Unlimited food at affordable prices… plagues that killed millions – polio, smallpox, measles, rickets – all but eradicated… cancer, heart disease and stroke incidence in decline… the advent of instantaneous global communication and same-day travel to distant cities… mass homeownership with central heat and air and limitless modern conveniences… senior citizens cared for financially and medically, ending the fear of impoverished old age.
Your ancestors’ lives were harder in almost every respect. Kids often died during childbirth – or in their first five years.
That’s one reason the average American life span in 1900 was just 47 years.
Most men were employed – or simply survived – doing backbreaking work in farming, construction, mining or heavy industry.
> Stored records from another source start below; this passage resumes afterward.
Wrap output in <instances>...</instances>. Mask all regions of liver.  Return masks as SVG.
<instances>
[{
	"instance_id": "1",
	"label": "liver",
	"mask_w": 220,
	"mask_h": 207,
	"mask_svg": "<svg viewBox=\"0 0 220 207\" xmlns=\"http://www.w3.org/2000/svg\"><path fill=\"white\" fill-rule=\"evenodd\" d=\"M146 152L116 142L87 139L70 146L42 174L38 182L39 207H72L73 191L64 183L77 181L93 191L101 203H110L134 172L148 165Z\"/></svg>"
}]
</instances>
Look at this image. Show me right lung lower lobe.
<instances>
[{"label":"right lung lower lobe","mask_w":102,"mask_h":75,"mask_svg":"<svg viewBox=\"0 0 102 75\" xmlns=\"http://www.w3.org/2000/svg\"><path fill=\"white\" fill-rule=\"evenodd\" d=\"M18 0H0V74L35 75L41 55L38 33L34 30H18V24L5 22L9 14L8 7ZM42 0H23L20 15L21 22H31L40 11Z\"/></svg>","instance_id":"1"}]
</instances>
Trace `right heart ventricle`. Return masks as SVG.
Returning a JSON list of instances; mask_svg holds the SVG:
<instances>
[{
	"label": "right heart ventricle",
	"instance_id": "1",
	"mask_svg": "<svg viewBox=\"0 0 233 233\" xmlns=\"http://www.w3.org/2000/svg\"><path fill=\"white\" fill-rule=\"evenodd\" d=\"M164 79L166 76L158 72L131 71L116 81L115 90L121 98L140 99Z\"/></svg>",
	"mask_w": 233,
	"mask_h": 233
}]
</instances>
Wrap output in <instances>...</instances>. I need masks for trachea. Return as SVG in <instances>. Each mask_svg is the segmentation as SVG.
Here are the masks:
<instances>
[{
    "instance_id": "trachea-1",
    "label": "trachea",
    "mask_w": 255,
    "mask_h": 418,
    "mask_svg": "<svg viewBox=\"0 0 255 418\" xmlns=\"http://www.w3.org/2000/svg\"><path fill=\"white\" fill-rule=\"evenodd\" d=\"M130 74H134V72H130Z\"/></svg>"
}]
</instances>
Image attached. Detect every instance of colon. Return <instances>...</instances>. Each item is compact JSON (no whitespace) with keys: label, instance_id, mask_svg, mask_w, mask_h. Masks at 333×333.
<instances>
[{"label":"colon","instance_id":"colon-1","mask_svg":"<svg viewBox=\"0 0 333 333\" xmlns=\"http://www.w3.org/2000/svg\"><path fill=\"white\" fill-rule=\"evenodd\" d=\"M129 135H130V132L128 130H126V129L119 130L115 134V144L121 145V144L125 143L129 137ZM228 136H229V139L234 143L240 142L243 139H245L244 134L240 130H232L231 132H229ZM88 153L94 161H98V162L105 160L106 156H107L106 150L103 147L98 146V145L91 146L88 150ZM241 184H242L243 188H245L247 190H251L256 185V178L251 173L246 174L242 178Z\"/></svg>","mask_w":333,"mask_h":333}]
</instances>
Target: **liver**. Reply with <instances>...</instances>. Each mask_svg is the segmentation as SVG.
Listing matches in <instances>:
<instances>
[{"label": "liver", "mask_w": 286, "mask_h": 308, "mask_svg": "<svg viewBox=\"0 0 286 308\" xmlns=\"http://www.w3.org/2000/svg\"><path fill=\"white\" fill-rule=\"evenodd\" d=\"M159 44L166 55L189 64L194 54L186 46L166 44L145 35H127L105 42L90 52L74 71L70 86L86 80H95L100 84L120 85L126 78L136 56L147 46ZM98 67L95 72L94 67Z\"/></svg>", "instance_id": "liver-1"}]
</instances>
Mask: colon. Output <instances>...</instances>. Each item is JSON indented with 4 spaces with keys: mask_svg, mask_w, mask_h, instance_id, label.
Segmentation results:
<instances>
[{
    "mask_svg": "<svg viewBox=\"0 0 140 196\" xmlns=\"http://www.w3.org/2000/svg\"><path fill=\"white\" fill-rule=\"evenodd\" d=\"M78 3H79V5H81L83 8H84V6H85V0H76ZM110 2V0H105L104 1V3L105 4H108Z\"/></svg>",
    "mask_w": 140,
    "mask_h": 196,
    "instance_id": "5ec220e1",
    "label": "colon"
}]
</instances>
Women typically spent up to 50 hours a week cooking, cleaning, sweeping, and washing pots, pans, dishes and clothes – by hand – for the whole family.
This was before the advent of ubiquitous labor-savers like the microwave, dishwasher, vacuum cleaner, coffee maker, and washer and dryer.
Life was arduous, especially for those most vulnerable to life’s drudgeries: the poor.
And poverty wasn’t just widespread. It was the norm.
But innovation – combined with capital markets – created not just higher living standards and longer life spans but unprecedented convenience.
Convenience is the great liberator. Historically, only the very rich had the leisure to pursue learning, hobbies or whatever else truly mattered to them.
But convenience has made this kind of leisure widespread. And last month, the Federal Reserve announced that the average American workweek is down to just 34.3 hours.
(Sure, you may still feel busy rushing to social engagements, surfing the web or binge-watching the latest Netflix series. But those are choices.)
It may sound insensitive or politically incorrect, but even our poor are rich.
For example, the average American living below the poverty line today lives in larger accommodations than the average European. (Not the average poor European… the average European.)
Historically, the poor have struggled to get enough calories to survive.
Today, we have the opposite problem: too many empty calories. Unhealthy food choices have led to obesity – often morbid obesity – among the poor. This shortens lives by contributing to diabetes, heart disease, high blood pressure and stroke.
The average person living below the poverty level in the U.S. today has a phone, a toilet, a television, running water, air conditioning and a car.
Go back 150 years, and Rockefeller, Morgan, Vanderbilt and Carnegie could not have dreamed of such wealth.
I’m not suggesting that the poor don’t suffer in this country. But their poverty is a far cry from the extreme deprivation of the past – or from what we see in some third-world nations today.
Compare yourself with 7 billion others around the world today – or virtually all Americans of the past – and it quickly puts things in perspective.
Yes, our goal at Investment U is to make you financially richer. But start by recognizing your great good fortune today.